Purée, une comédie romantique pour ados, au secours ! Voilà ce que j’ai pensé en ouvrant ce petit roman à la couverture girly. Mais j’ai vite compris que la guimauve ne serait pas de mise. D’ailleurs, au-delà de l’histoire d’amour entre Axelle et Yacine, le texte s’interroge davantage sur la difficulté à trouver sa place pour une jeune fille qui perd ses repères de manière brusque. Difficulté de prendre ses marques, d’appréhender un nouvel environnement, de créer des liens avec des camarades qui au mieux vous ignorent, au pire vous cherche des crosses.

J’ai aimé la fragilité d’Axelle, ses doutes, son manque de confiance en elle et en même temps sa capacité à aller de l’avant, à encaisser des coups sans jamais s’écrouler totalement.

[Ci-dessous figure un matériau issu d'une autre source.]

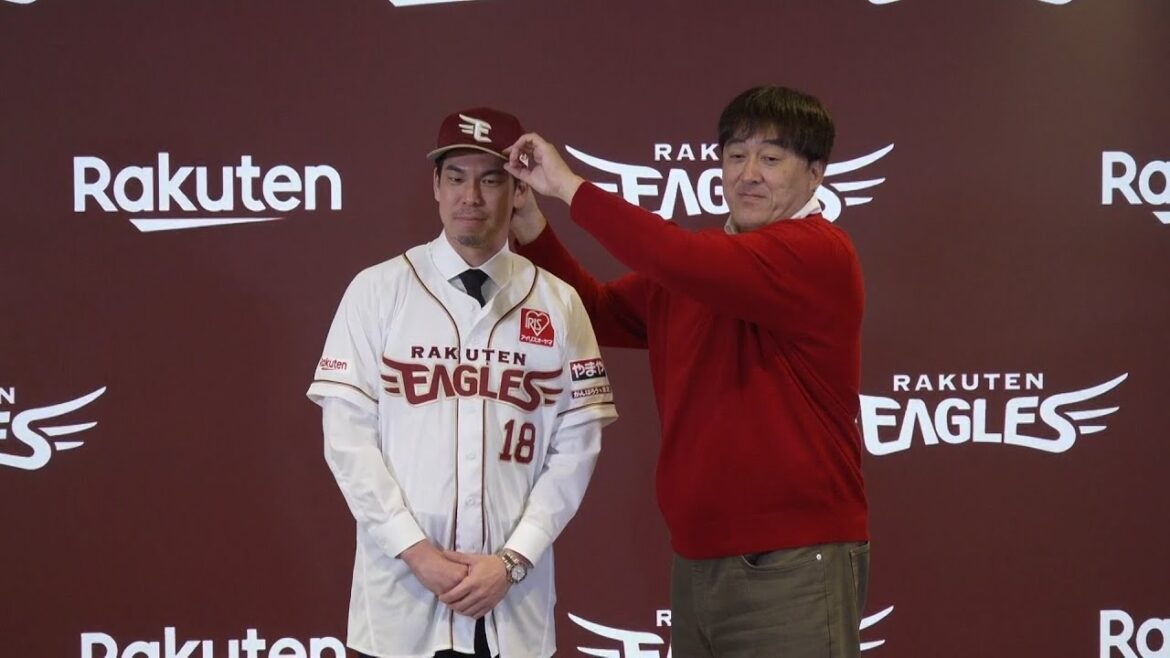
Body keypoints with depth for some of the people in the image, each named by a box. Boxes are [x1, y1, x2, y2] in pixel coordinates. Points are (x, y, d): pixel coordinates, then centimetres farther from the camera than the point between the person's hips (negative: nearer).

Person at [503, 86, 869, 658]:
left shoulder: (819, 253, -13)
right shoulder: (693, 265, 12)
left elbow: (687, 262, -27)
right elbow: (601, 313, 19)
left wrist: (568, 186, -19)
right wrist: (529, 228, 5)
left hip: (792, 565, -7)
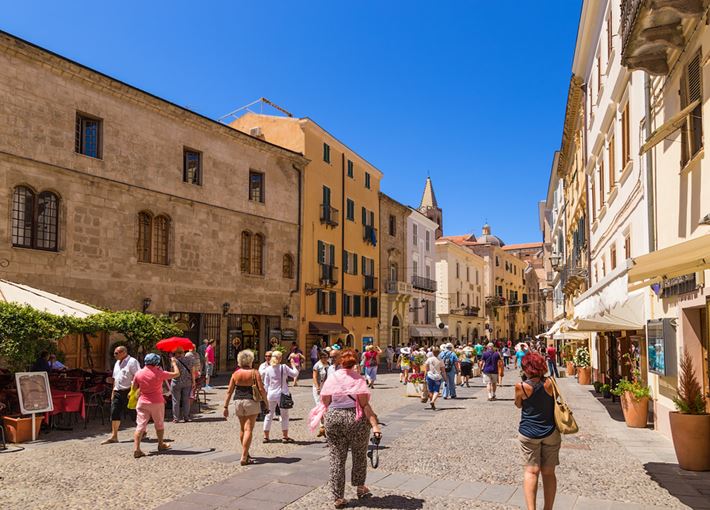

Loin du drame, ce cœur en confettis délivre un message positif et montre qu’un nouveau départ compliqué n’est pas forcément synonyme de naufrage à venir. Il suffit parfois d’avoir la tête sur les épaules et d’être bien entouré. Un roman qui trouvera à coup sûr son public tant son héroïne, simple et attachante, apparaît comme la parfaite copine que bien des ados aimeraient avoir.

Mon cœur en confettis de Fanny Vandermeersch. Ravet-Ancenau, 2018. 124 pages. 13,00 euros. A partir de 13 ans.